REQUIREMENT: Would you copy exactly the lines in the data below from the one that has "hfov_deg: 15.6" through the one that has "focal_mm: 6.9", dropping any pictures?

[[ GIVEN ENTRIES, beginning ]]

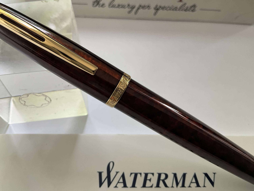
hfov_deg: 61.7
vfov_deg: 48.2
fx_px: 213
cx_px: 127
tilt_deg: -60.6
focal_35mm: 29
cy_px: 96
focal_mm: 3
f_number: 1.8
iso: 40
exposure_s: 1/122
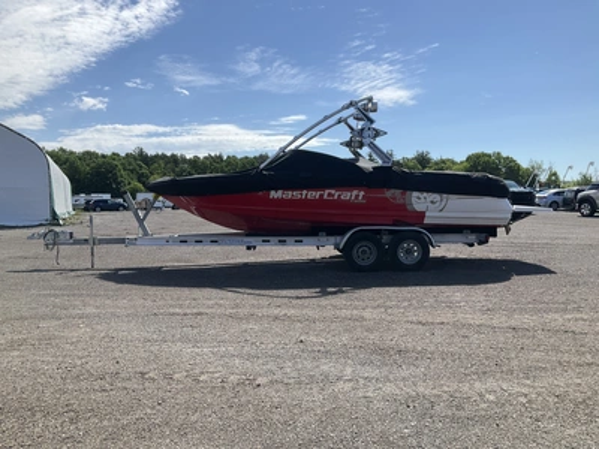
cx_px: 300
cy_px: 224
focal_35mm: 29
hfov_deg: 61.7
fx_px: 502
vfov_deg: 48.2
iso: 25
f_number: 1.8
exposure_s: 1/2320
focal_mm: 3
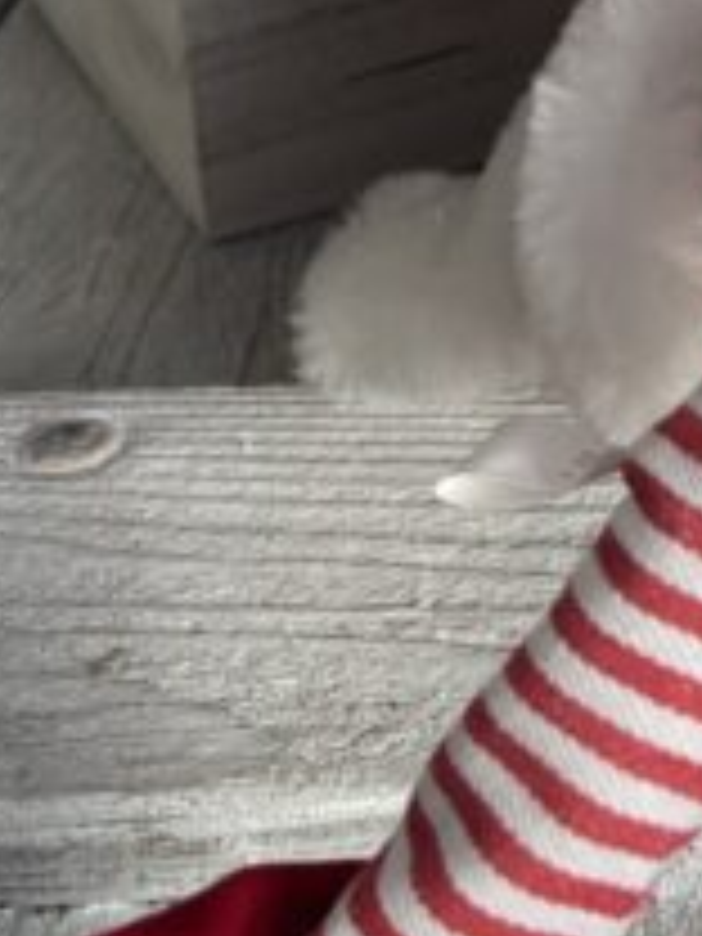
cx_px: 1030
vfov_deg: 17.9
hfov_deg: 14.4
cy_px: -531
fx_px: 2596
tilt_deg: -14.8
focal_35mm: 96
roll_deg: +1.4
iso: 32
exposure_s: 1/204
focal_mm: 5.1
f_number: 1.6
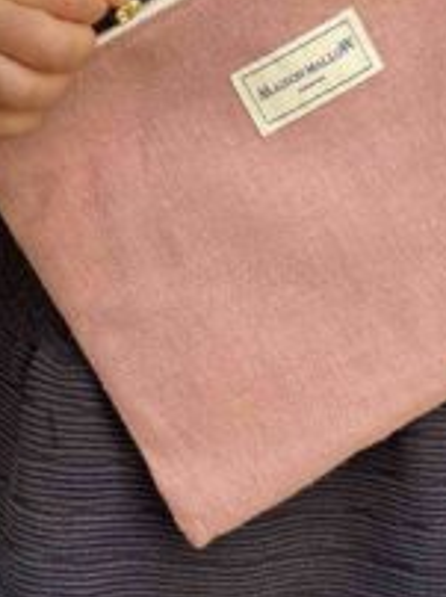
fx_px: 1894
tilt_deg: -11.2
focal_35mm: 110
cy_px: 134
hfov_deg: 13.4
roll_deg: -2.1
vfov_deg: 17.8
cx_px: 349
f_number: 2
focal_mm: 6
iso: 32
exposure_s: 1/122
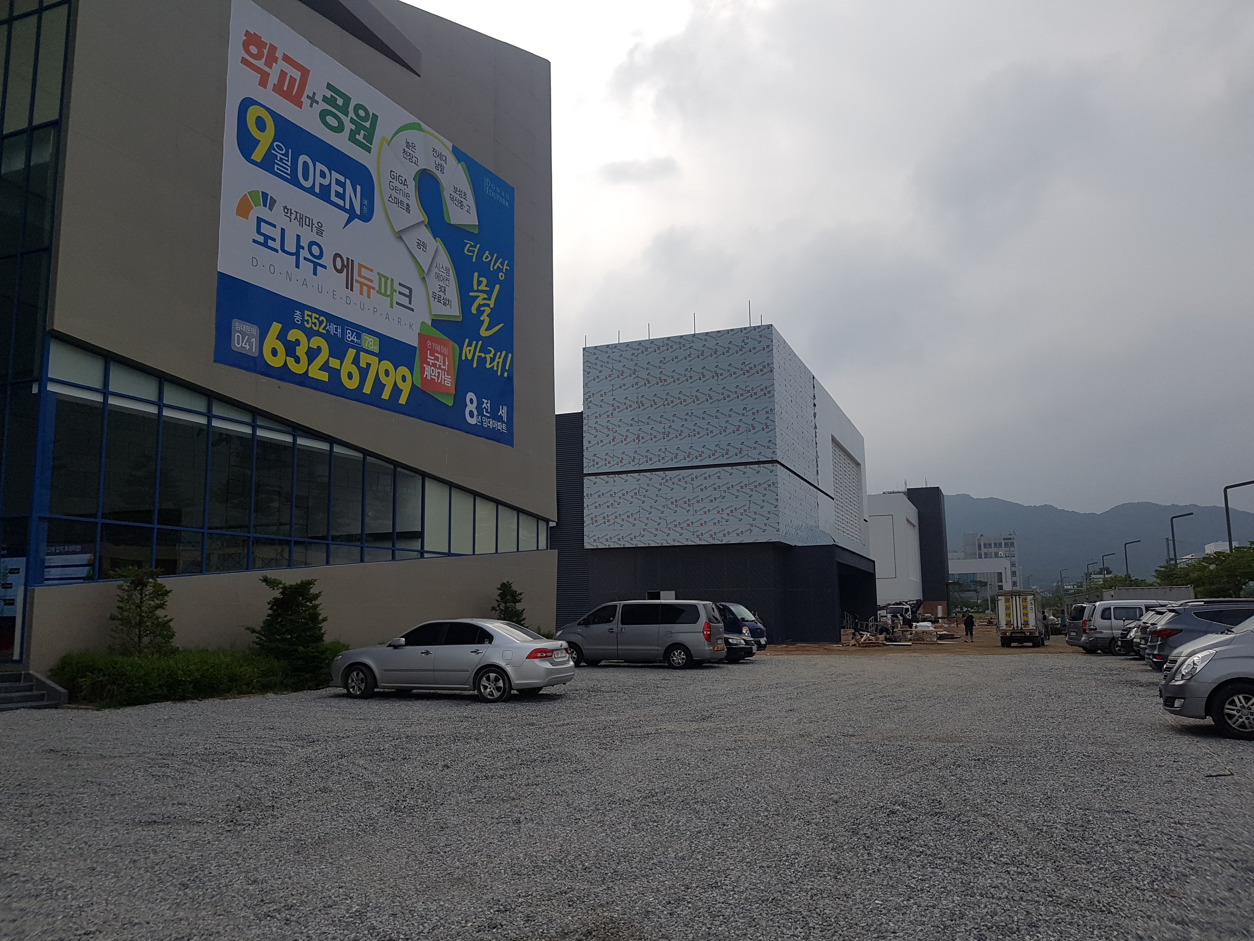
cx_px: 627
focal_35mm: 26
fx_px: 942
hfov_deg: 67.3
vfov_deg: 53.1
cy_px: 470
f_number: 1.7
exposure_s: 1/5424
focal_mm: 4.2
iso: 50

[[ GIVEN ENTRIES, end ]]
[[ GIVEN ENTRIES, beginning ]]

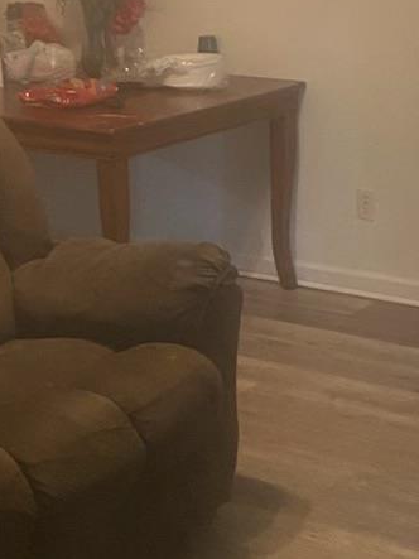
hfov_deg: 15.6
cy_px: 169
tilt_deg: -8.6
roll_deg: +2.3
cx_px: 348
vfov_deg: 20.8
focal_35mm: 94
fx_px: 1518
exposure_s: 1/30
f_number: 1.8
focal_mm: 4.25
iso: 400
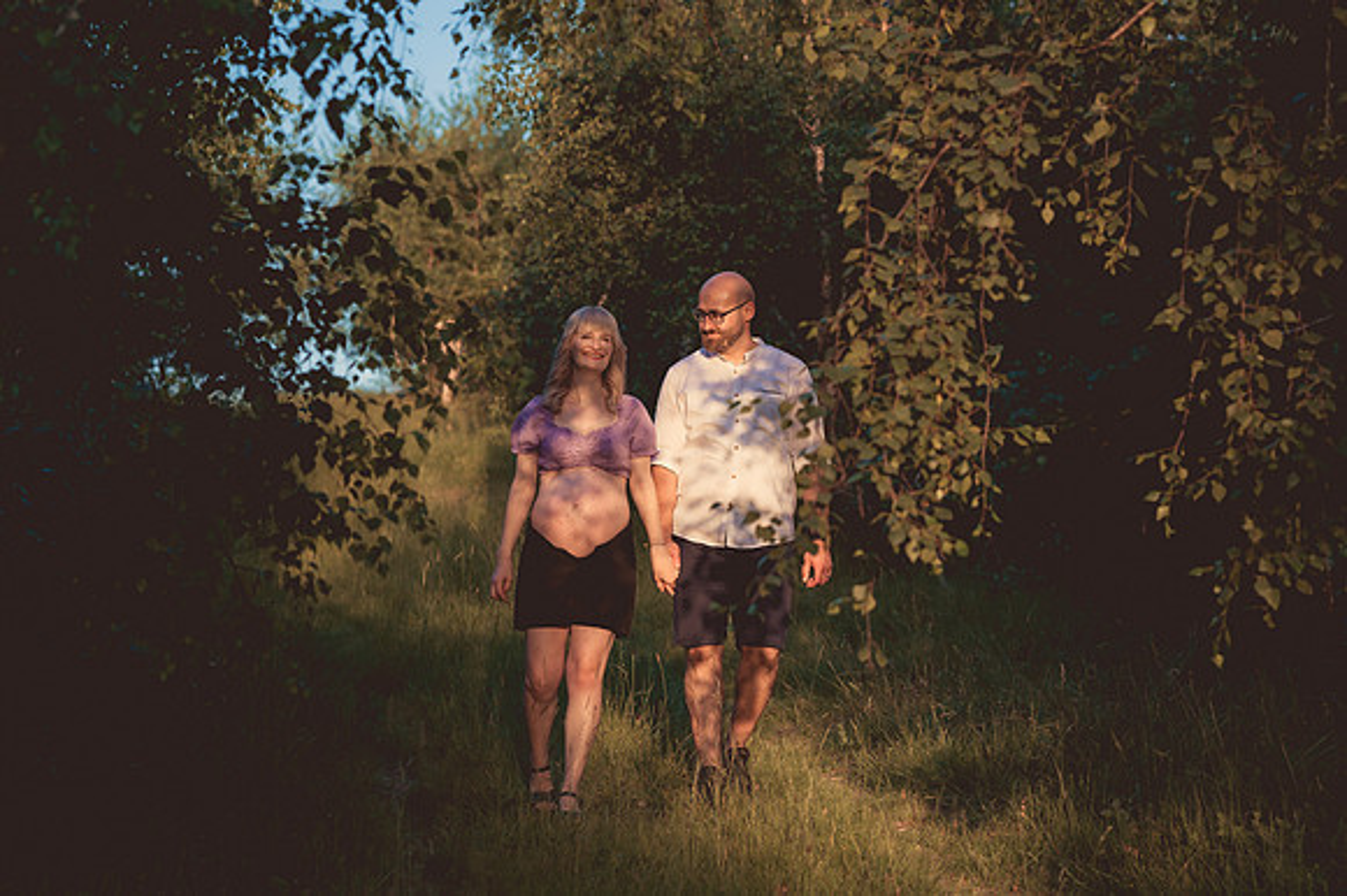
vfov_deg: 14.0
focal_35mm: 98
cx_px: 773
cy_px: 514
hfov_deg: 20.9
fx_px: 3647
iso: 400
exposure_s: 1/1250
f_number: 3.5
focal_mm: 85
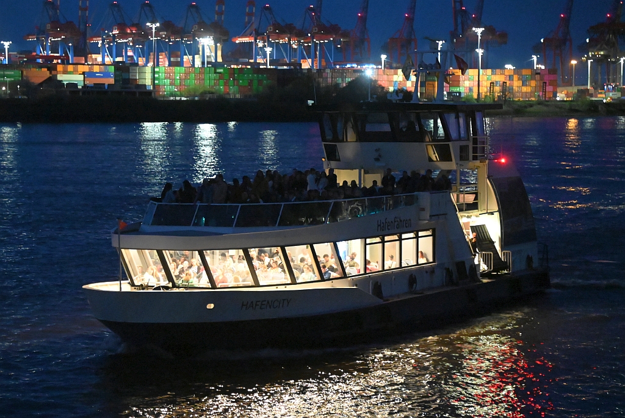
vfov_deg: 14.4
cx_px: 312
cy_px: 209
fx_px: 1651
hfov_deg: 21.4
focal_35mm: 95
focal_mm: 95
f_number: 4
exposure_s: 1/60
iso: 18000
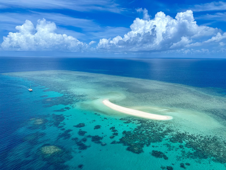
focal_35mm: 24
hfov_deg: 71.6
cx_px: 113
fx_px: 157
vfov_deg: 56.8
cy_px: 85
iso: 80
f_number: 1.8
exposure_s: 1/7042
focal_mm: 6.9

[[ GIVEN ENTRIES, end ]]
[[ GIVEN ENTRIES, beginning ]]

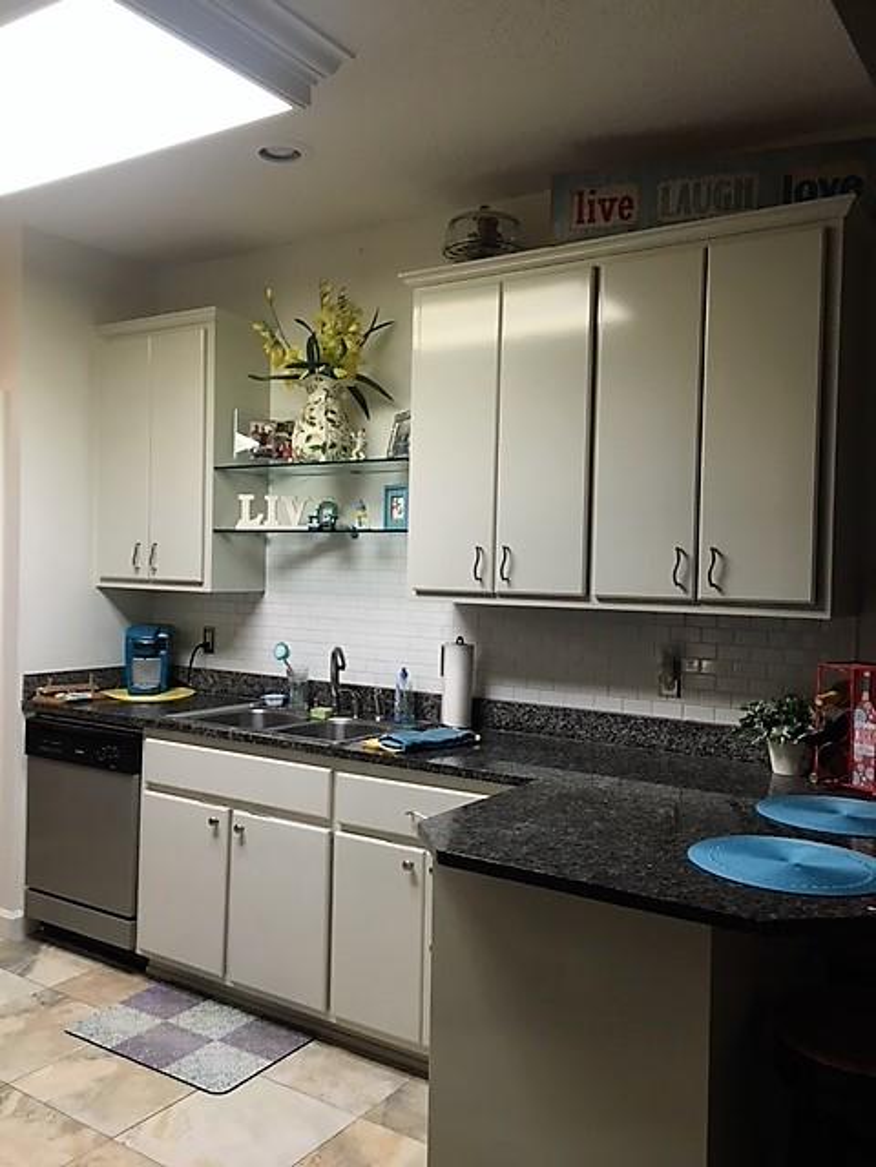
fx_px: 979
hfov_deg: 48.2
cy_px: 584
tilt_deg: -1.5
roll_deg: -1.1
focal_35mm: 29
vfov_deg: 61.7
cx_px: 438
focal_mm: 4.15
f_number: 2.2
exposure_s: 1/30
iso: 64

[[ GIVEN ENTRIES, end ]]

ANSWER TO THE EXERCISE:
hfov_deg: 15.6
cy_px: 169
tilt_deg: -8.6
roll_deg: +2.3
cx_px: 348
vfov_deg: 20.8
focal_35mm: 94
fx_px: 1518
exposure_s: 1/30
f_number: 1.8
focal_mm: 4.25
iso: 400
vfov_deg: 14.0
focal_35mm: 98
cx_px: 773
cy_px: 514
hfov_deg: 20.9
fx_px: 3647
iso: 400
exposure_s: 1/1250
f_number: 3.5
focal_mm: 85
vfov_deg: 14.4
cx_px: 312
cy_px: 209
fx_px: 1651
hfov_deg: 21.4
focal_35mm: 95
focal_mm: 95
f_number: 4
exposure_s: 1/60
iso: 18000
focal_35mm: 24
hfov_deg: 71.6
cx_px: 113
fx_px: 157
vfov_deg: 56.8
cy_px: 85
iso: 80
f_number: 1.8
exposure_s: 1/7042
focal_mm: 6.9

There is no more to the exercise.